■ WHAT NEEDS TO BE DONE:
Taking the line with "Following custom attributes" as the first and the line with "- _prepare_path" as the last, set down exactly every line in that range from the entries below, and no more.

■ EXCERPTED RECORDS:
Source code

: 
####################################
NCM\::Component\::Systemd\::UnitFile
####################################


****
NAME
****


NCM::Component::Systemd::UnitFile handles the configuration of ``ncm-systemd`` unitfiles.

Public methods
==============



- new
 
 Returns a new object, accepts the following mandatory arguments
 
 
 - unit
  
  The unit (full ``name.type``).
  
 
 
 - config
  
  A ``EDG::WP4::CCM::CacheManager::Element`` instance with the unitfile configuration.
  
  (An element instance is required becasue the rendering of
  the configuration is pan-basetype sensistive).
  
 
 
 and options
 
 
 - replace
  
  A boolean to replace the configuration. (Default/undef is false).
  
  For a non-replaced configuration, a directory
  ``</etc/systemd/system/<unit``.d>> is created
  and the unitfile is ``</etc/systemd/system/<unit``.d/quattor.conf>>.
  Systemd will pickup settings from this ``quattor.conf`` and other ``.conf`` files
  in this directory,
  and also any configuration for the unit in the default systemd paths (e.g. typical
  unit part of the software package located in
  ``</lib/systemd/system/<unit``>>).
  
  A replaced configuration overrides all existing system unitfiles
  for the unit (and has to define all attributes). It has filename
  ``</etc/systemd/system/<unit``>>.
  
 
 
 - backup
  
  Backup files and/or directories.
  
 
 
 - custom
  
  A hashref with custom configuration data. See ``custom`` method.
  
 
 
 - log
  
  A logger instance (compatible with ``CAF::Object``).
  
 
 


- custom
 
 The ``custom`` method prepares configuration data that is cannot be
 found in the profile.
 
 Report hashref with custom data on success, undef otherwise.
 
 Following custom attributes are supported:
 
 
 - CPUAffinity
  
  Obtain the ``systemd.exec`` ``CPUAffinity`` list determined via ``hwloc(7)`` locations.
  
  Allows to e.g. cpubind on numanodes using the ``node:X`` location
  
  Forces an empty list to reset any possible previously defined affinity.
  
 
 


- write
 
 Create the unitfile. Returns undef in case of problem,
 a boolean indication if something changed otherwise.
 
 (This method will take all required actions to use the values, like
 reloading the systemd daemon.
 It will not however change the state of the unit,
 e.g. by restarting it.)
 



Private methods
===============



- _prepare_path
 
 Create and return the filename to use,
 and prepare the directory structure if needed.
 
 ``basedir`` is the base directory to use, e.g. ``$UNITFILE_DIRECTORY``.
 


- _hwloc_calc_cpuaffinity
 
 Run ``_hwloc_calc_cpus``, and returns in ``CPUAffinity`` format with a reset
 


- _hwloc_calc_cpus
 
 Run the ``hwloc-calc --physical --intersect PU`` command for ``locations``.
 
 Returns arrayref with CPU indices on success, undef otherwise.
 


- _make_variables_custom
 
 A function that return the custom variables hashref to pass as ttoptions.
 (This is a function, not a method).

■ ANSWER SPACE:
 Following custom attributes are supported:
 
 
 - CPUAffinity
  
  Obtain the ``systemd.exec`` ``CPUAffinity`` list determined via ``hwloc(7)`` locations.
  
  Allows to e.g. cpubind on numanodes using the ``node:X`` location
  
  Forces an empty list to reset any possible previously defined affinity.
  
 
 


- write
 
 Create the unitfile. Returns undef in case of problem,
 a boolean indication if something changed otherwise.
 
 (This method will take all required actions to use the values, like
 reloading the systemd daemon.
 It will not however change the state of the unit,
 e.g. by restarting it.)
 



Private methods
===============



- _prepare_path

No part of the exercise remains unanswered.